[pypy-dev] PyPy for restricted execution Python

holger krekel hpk at trillke.net
Thu Aug 19 13:32:28 CEST 2004


[Christopher Armstrong Thu, Aug 19, 2004 at 06:30:59AM -0400]
> On Thu, 19 Aug 2004 11:57:33 +0200, holger krekel <hpk at trillke.net> wrote:
> > I begin to see.  Wouldn't you need quite a lot of access to the
> > gaming application code if you want to give users freedom to script
> > their objects?
> 
> Yeah, there would be a sizeable API. But the access would be very
> carefully moderated and hand-picked. This is really the hard project;

indeed. 

> > I have to admit that if i would go for the "scripting within
> > games" goal i probably wouldn't go for neither of the above.
> > I'd probably think more about kernel-level sandboxes and using
> > unix permissions or posix-acls for file accesses (if any) and a
> > pipe to a VW server to communicate actions and events (with
> > its own security/sanity checks).
> >
> > Hum, maybe there would be a nice application for a (user-mode)
> > linux-kernel and a lean PyPy on top of it with no c-libraries
> > involved whatsoever as this could reduce memory/resource usage
> > to a degree where granting "free accounts" is cheap enough.
> 
> That would be cool, but it seems pretty hard (well, maybe in a few
> more years of computing power advancement ;), and I think it's
> acceptable to only use a limited pool of UMLs that run multiple users'
> code. Here's why.

As PyPy will be faster than C i don't see a speed problem :-)  

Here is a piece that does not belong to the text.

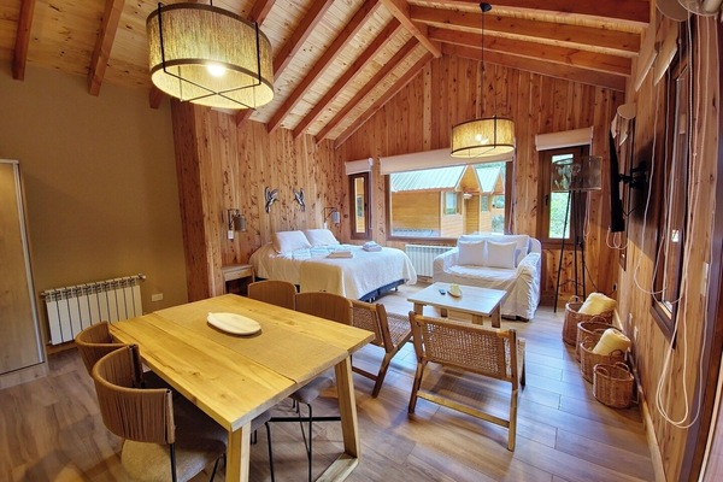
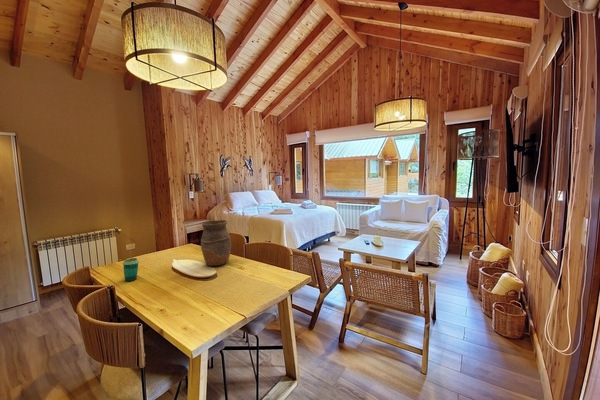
+ vase [200,219,232,267]
+ cup [122,257,140,283]
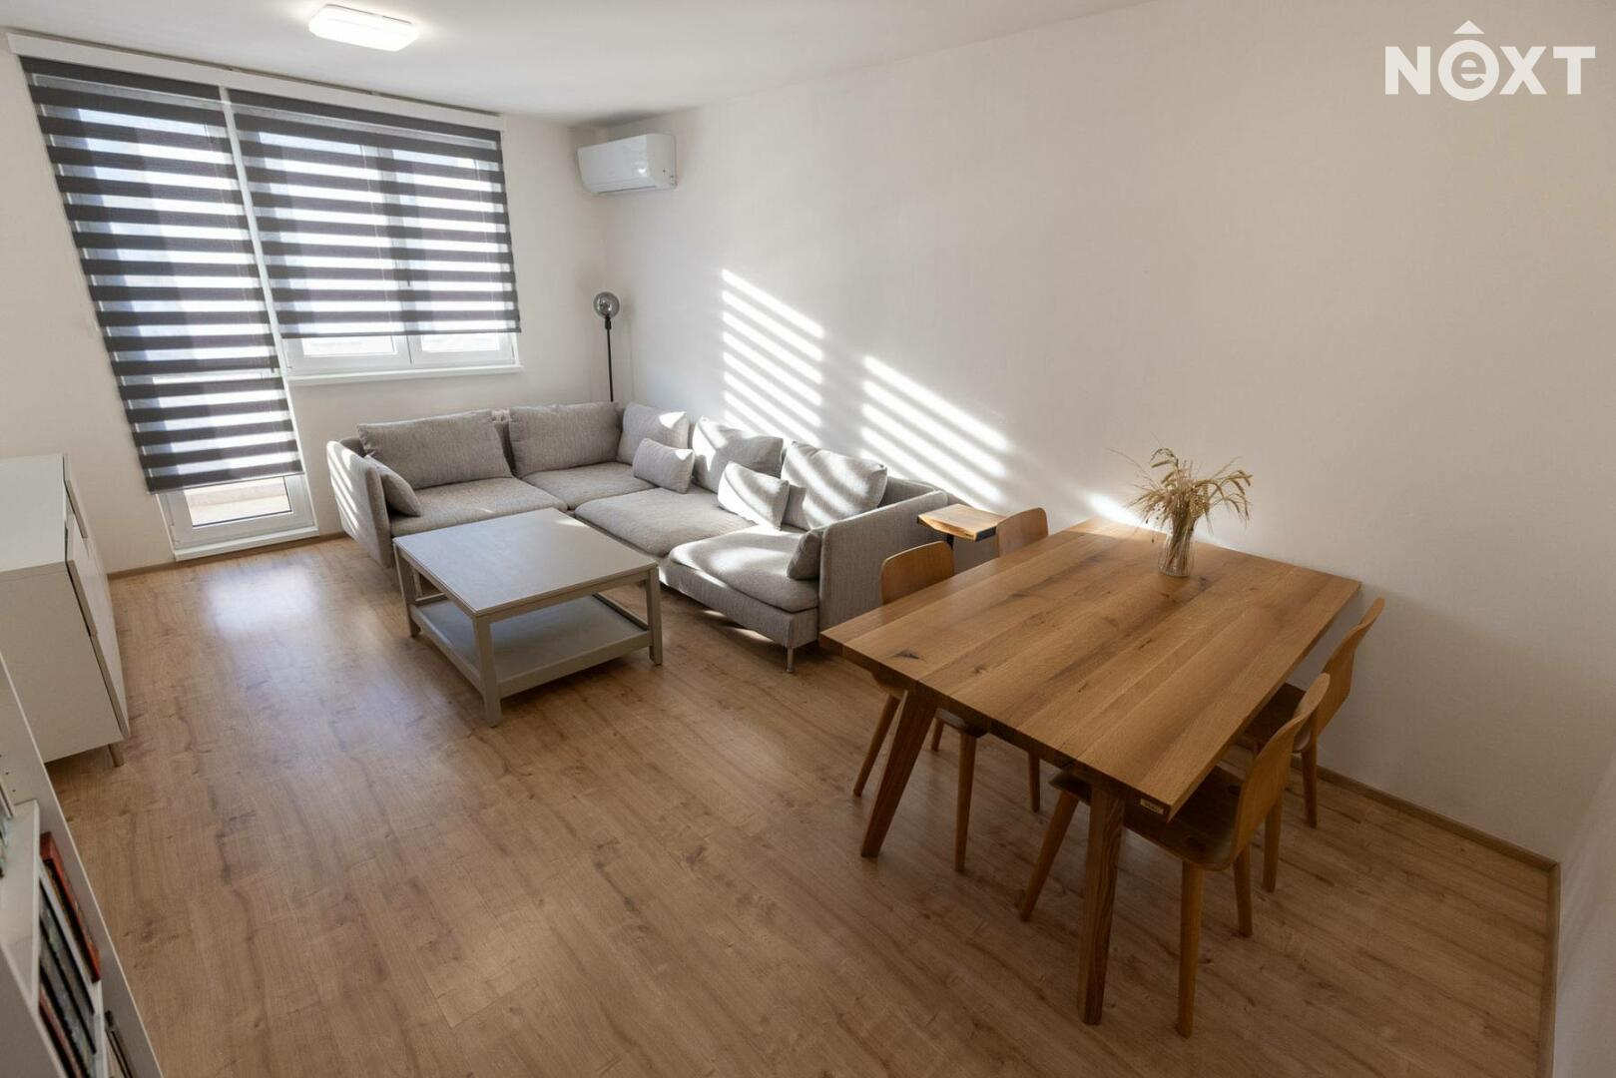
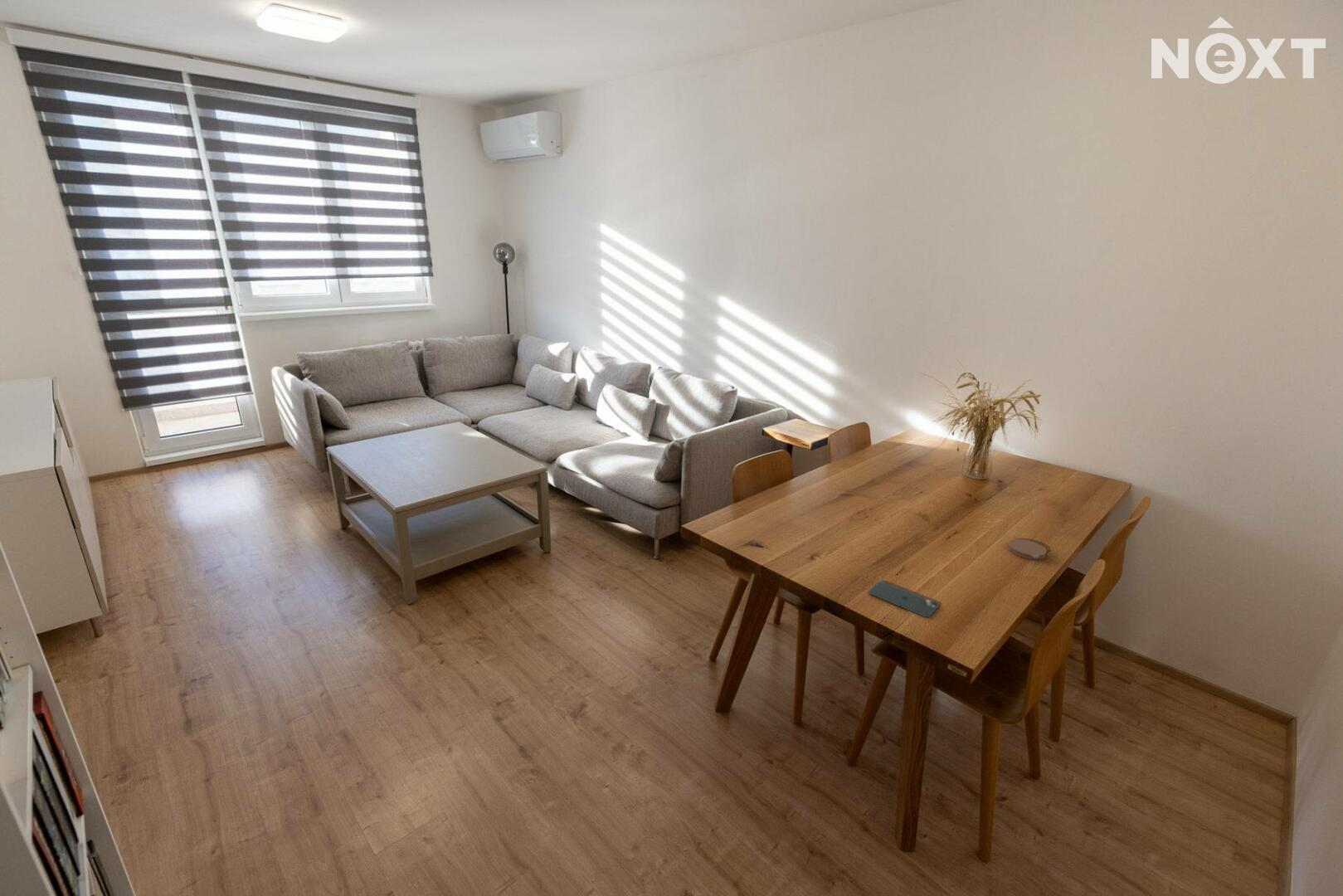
+ coaster [1007,538,1048,560]
+ smartphone [868,580,940,618]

Seriously, though, if the code is to interact with a gaming
api and not drive e.g. some graphics hardware i don't see a
big computing power problem with PyPy on top of UserModeLinux 
even if PyPy would be five times slower than CPython. 

> An important distinction to make is that between host and simulation
> security; r-exec is still absolutely necessary even if you have a UML
> for each script. r-exec *can* protect both the host and the
> simulation.

Well, a UML configuration (reused for every script with Copy-On-Write 
or read only FS devices) should provide enough host security, possibly
running on some secure linux capabilities based flavour.  

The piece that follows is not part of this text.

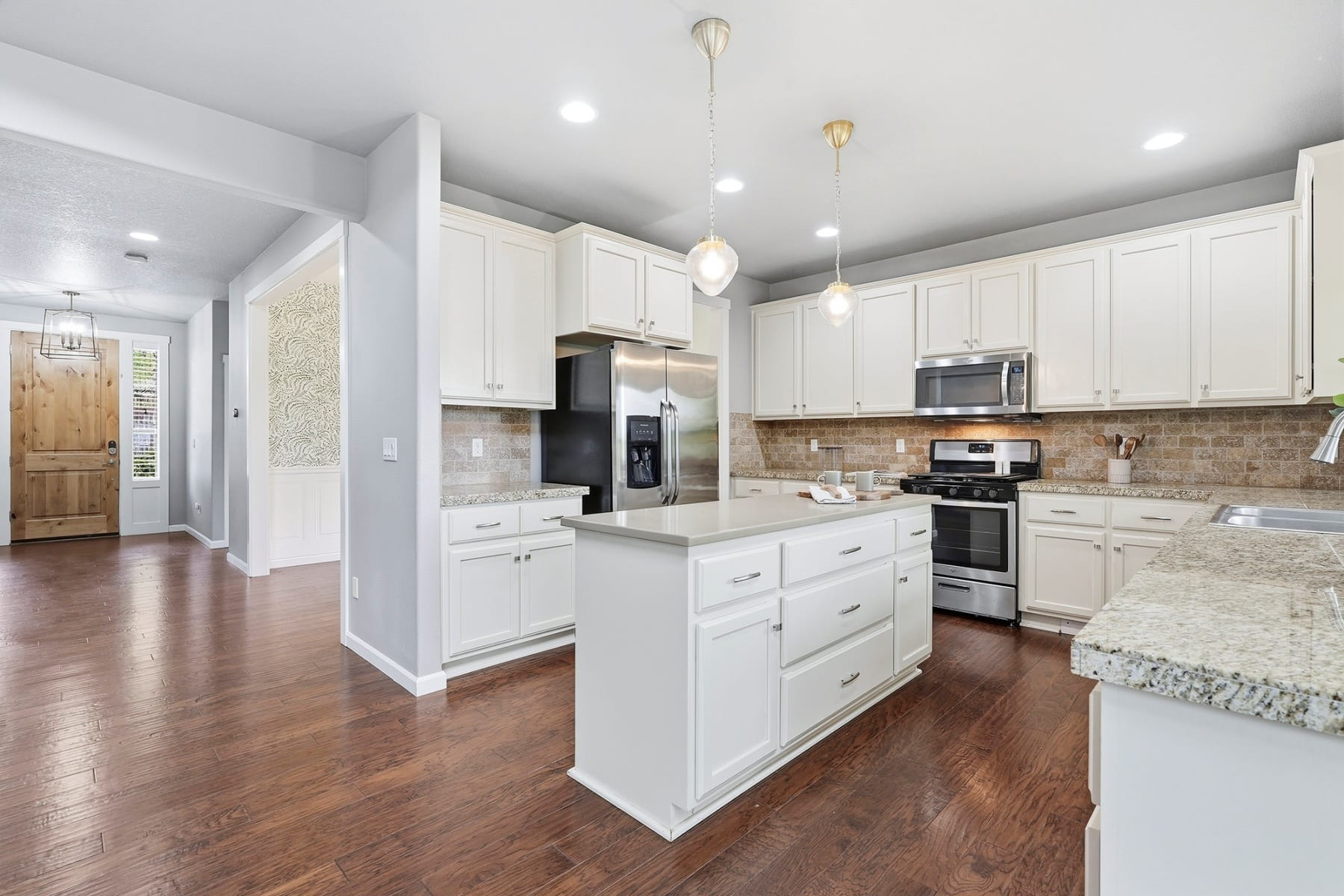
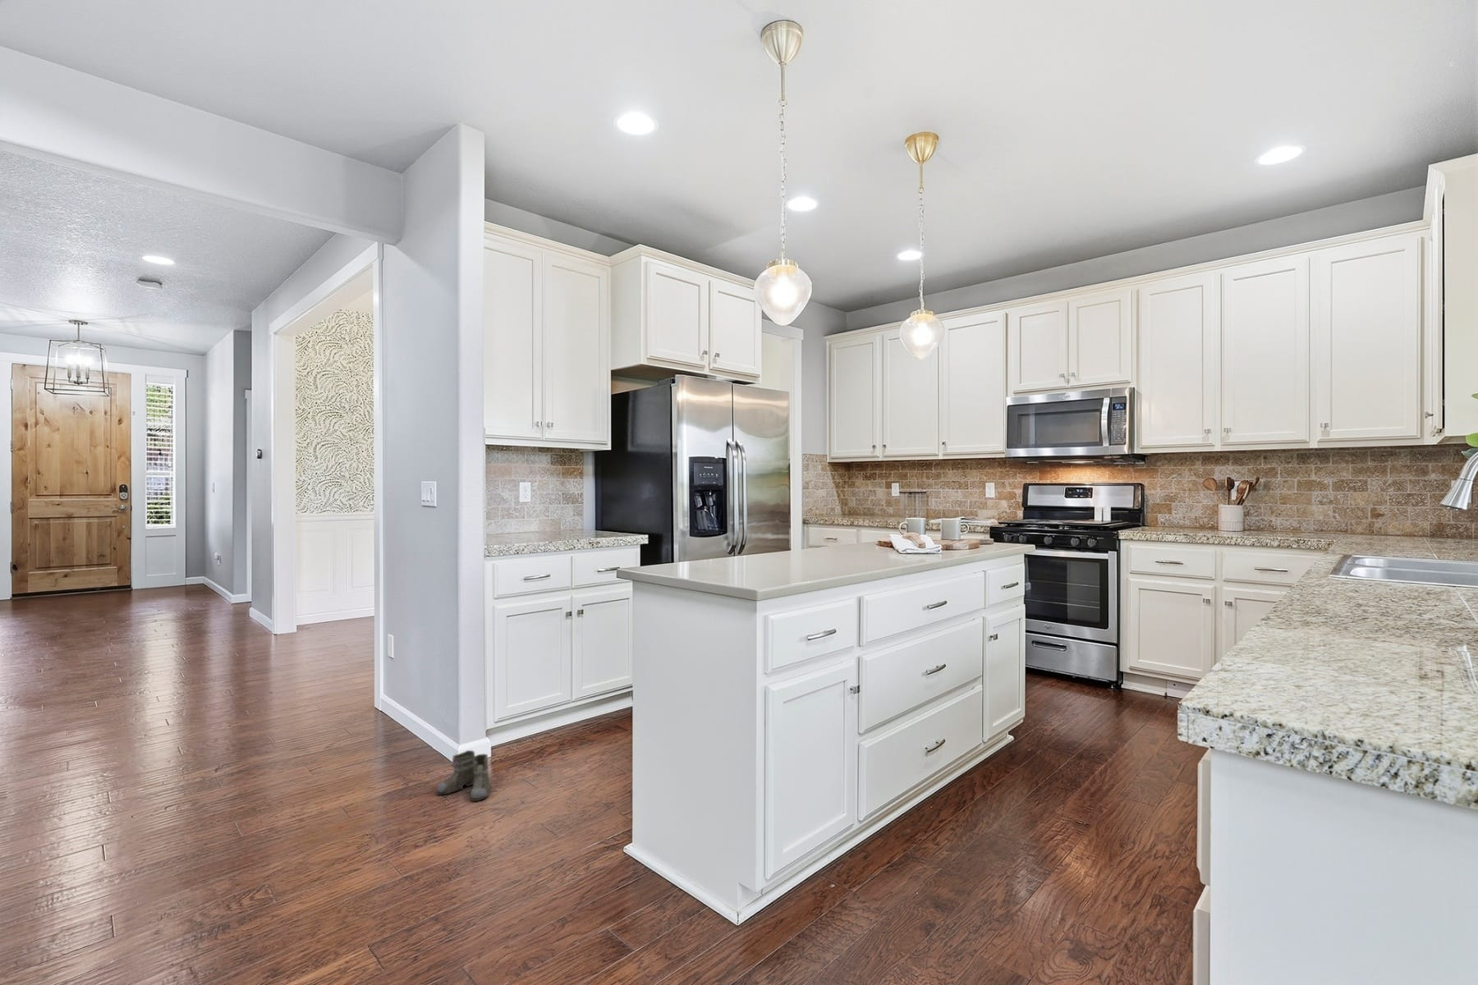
+ boots [435,750,495,801]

And, indeed, simulation security has to be taken care off separately. 

Wouldn't it make sense to define a "command protocol" with
integrated simulation security restrictions and provide a 
client side python library for speaking this protocol?  This way the 
user is free to program whatever she pleases but is restricted through 
host security (including CPU/RAM/FS restrictions) and can only produce 
commands which pass simulation security at the server side. 

That being said i wouldn't mind if we can come up with some sensible
easy enough r-exec mechanism within PyPy that would suit your 
Massively Scripted Multiplayer (tm) scenario. Any more ideas anyone?